Build learning and development (L&D) into hybrid working policy and processes. L&D is crucial for enabling employees to develop the skills and knowledge to excel in their roles and progress. As a result, you will foster a more positive, inclusive culture and higher employee morale.
Mistakes to Avoid
Hybrid working offers a host of benefits to both employers and their people when it is implemented with consideration and proper planning.
Before implementing a hybrid working policy, make sure you understand how to do so fairly. Will you make this an option for all employees or only particular groups? If the latter, who will you justify this and make it fair?
Employers who implement a hybrid model without thinking this through risk jeopardising inclusivity. Those required to turn in to the office every day, such as maintenance or IT staff, may seem like they are at a disadvantage. However, the office-based crowd is often more visible to the leadership team and maybe favoured for the most lucrative and rewarding projects and be first in line for promotion. It’s easy to overlook employees who are rarely on-site.
Even if all employees are offered the same choice regarding where they work, a hybrid system, if not monitored and managed carefully, could result in certain types of people being or feeling excluded. An introvert or someone with caring responsibilities at home may be more inclined to work remotely than some of their more extrovert, care-free colleagues. In this scenario, the hybrid setup can inadvertently position certain groups of people in a more favourable position for advancement.
Stifling Collaboration and Creativity
Office-based employees can jump into a room at a moment’s notice and have a lively brainstorming session to troubleshoot a problem or develop an innovative set of ideas for an important client pitch. Being in a room makes it easy to read each other’s body language, use a wide range of resources and equipment, and have rapid-fire exchanges that foster creativity and problem-solving.
Video conferencing for the same purposes is entirely possible but requires careful forethought and management. You need access to the right technology, and there must be a strong host who keeps the meeting on track while ensuring that remote and office-based participants have equal opportunities to contribute. It can be more challenging to develop the communication flow necessary for effective group brainstorming, especially if there are problems such as tech glitches.

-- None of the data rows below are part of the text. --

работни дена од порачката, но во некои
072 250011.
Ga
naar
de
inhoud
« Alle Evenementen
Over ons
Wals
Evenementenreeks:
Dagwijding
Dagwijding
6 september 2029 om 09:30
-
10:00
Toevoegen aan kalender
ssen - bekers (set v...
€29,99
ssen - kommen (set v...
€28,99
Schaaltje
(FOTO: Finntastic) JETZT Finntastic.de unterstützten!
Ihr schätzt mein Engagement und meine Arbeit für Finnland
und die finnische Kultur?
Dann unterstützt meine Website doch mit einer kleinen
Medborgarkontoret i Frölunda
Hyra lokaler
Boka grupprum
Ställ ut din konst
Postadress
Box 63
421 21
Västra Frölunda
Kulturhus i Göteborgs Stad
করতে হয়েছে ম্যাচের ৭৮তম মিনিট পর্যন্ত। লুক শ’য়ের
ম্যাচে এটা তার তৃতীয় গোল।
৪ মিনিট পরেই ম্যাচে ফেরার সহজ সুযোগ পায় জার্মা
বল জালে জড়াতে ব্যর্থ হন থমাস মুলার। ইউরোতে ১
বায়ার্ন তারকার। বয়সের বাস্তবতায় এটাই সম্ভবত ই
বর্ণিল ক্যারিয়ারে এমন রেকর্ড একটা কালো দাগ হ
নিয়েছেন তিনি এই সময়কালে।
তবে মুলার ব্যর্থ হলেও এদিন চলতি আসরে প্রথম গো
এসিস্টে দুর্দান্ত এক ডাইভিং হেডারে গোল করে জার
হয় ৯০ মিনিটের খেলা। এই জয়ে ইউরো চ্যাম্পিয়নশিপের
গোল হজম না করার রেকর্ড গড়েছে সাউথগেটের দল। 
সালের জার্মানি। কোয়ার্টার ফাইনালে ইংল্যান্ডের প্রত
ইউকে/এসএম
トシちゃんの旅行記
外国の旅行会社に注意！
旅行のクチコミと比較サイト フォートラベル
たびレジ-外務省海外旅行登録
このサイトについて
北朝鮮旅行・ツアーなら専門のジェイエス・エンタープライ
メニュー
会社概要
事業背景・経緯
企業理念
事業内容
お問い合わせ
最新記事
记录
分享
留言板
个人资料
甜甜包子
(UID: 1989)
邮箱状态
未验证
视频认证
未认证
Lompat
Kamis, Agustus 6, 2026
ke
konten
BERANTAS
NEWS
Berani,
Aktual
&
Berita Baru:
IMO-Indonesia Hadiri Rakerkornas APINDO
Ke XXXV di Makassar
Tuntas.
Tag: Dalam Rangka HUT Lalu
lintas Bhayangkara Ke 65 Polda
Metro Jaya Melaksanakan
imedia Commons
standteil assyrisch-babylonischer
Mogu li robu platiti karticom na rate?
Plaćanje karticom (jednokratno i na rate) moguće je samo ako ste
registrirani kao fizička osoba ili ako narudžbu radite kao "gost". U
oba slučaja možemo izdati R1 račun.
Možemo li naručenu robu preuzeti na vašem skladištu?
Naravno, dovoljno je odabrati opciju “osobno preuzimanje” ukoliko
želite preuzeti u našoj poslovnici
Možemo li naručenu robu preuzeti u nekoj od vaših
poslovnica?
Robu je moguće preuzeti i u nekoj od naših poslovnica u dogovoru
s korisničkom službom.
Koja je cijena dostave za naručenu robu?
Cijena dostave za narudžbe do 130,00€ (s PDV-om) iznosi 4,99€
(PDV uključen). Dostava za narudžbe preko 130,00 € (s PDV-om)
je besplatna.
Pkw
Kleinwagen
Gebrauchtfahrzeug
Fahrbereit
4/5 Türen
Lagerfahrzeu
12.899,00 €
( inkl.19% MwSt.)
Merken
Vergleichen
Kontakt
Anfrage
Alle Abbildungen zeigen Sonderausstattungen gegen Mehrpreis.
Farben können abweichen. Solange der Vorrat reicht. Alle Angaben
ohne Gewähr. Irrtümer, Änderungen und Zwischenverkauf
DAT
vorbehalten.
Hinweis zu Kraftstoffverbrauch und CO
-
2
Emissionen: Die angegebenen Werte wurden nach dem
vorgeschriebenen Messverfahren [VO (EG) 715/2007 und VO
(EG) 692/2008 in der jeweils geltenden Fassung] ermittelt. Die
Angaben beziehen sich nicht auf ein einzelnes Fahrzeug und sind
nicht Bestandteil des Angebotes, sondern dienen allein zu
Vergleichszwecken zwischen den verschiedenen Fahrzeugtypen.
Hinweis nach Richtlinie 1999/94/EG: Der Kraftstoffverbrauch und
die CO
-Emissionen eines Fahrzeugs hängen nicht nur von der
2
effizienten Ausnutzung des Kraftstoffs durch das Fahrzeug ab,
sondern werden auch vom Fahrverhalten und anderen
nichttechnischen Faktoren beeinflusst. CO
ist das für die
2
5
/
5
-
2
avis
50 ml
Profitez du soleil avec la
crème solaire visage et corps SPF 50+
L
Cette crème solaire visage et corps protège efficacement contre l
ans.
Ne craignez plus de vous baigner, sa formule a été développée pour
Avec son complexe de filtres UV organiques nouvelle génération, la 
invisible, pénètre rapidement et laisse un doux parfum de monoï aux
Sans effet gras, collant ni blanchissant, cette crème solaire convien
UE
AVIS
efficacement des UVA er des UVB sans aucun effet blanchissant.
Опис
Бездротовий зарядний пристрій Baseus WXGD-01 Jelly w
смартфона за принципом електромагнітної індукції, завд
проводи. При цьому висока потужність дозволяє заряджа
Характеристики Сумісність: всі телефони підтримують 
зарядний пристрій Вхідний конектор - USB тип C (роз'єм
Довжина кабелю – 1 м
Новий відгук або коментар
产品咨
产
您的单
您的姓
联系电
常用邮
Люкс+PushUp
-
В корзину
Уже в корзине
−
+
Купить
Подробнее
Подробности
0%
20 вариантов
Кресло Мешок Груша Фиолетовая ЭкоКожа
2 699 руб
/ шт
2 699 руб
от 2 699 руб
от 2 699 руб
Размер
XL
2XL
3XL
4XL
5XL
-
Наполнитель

Failing to Provide Essential Home Office Equipment
Don’t assume that your employees have the perfect home office setup. If you allow them to work remotely, make sure they have everything they need to be productive. This might include providing a company laptop, subsidising their internet connection, and funding the purchase of essential equipment such as a supportive office chair.
You should also provide employees with information and guidance about safely setting up their home office to avoid strain and injury and training on any software they need to communicate with the office.
Failure to provide essential guidance and equipment will negatively impact productivity and morale.
A hybrid working model offers benefits for both employers and employees. Careful planning and preparation are required to succeed in this way of working. Make sure that you provide your employees with all the resources, training, and support they need to feel valued and deliver their best performance — wherever they are based.